Il me saisit par la taille. Ses mains glissent le long de mes fesses. Je le gifle si fort qu’il perd son équilibre. Ma propre force me surprend. Ai-je souvent eu à me défendre ? Alors qu’il titube, je la vois derrière, debout, droite à côté de l’ascenseur dans un tailleur foncé. Elle nous observe depuis tout à l’heure : la femme de l’ambulance. Cette fois, je la vois mieux. Elle sourit de ce même air mauvais et satisfait. Ignorant l’homme qui se remet péniblement sur pieds, je marche vers elle. Elle ne fuit pas. Elle m’attend.
- Qui êtes-vous ? Qu’est-ce que vous me voulez ?
Elle ne répond pas. Me regarde, presque surprise par mes questions.
- Alors tu ne te souviens vraiment pas ?
Je ne sais pas quoi dire.
- Quel dommage ajoute-t-elle. Ta souffrance n’en est que moins pénible.
- Pourquoi dites-vous ça ?!
- Espèce d’égoïste. Un jour tu réaliseras le mal que tu as fait.

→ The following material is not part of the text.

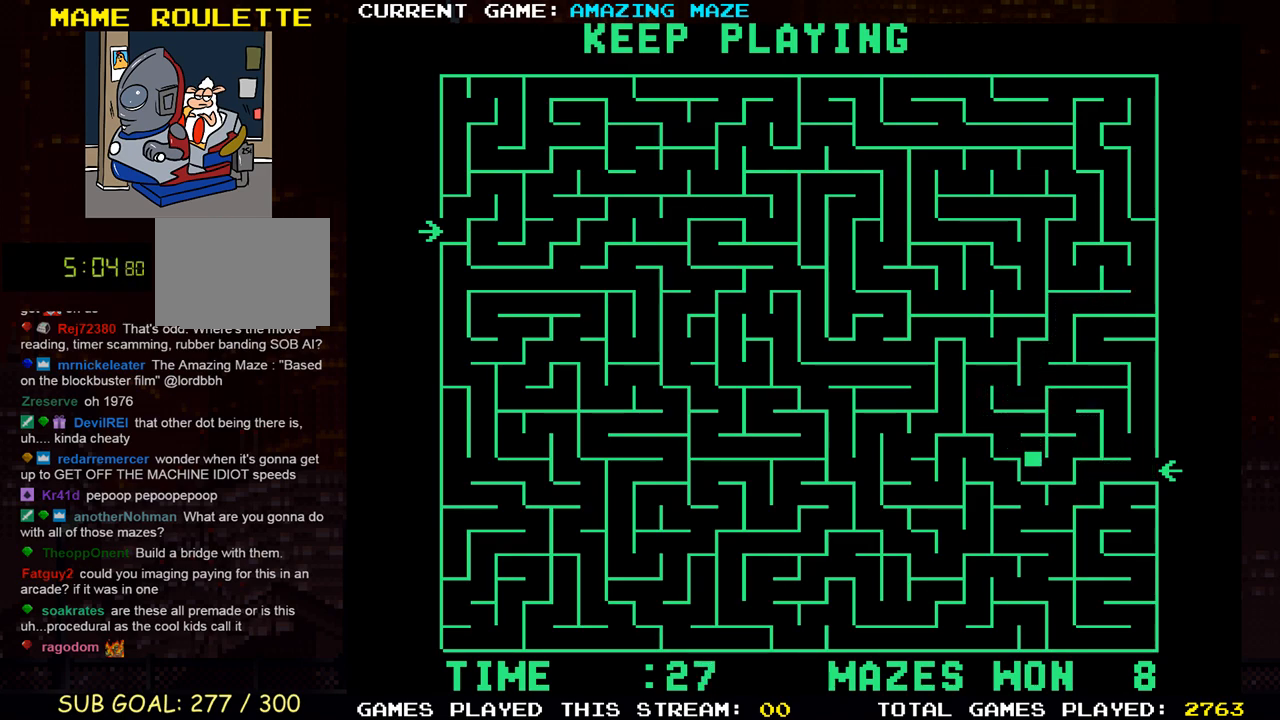
{"buttons": ["DPAD_RIGHT"], "events": [[50, "DPAD_RIGHT", "up"], [133, "DPAD_RIGHT", "down"], [150, "DPAD_DOWN", "up"], [300, "DPAD_RIGHT", "up"], [317, "DPAD_LEFT", "down"], [317, "DPAD_UP", "down"], [383, "DPAD_LEFT", "up"], [433, "DPAD_RIGHT", "down"], [450, "DPAD_UP", "up"]]}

- Mais de quoi vous parlez !
Elle soupire. Et me fait signe de regarder derrière moi.
- Salope !
Je n’ai pas le temps de comprendre. La grosse main calleuse s’écrase avec une telle violence sur mon visage qu’un voile noire s’abat devant mes yeux.
- Dégage de là ! hurle l’homme que j’ai giflé et qui vient de prendre sa revanche. Dégage !
Il me pousse dehors et je me retrouve dans la rue, bousculée par des passants qui m’insultent de nouveau. Quand je me retourne la femme en tailleur a disparu.
La suite lundi prochain ...
5 commentaires:
Me voilà au rendez-vous ! Une suite qui nous laisse sur notre faim, encore ! J'adore :D
Comme quoi Nicolas Sker peut aussi écrire du glauque et sordide !
Coucou Lune ;)
Voici la réponse de Nicolas Sker :
Bonjour Lune.
Comme le dit si bien la phrase fétiche mise en avant sur votre blog : « Ce n’est pas parce que je dis n’importe quoi que j’ai tort »…
Plaisanterie à part, il y a une explication très simple à ce détour dans le glauque. Cette nouvelle fait partie d’un recueil dont la règle était : écrire une nouvelle très noire sur le thème de la différence.
En clair un exercice. Ca m’a plu… mais une fois. Et puis vous verrez, je suis loin derrière le type de situation sordide que nous évoquons dans le débat.
Cela dit, je peux aussi prendre votre remarque « pernicieuse » ;-) comme un compliment : je sais aussi écrire autre chose.
Rah ! mais c'est trop court ! Vivement lundi prochain (^-^)
Ne vous inquiétez pas, ça m'a juste fait sourire de lire ce genre de texte en parallèle avec le débat, mais en effet, pas de démembrement à l'horizon.
Pour moi le viol est bien plus sordide et glauque que le fait de couper le bras d'un personnage (pour parler du chuchoteur), car clairement dans la vie, on sait ce qui a le plus de probabilité d'arriver.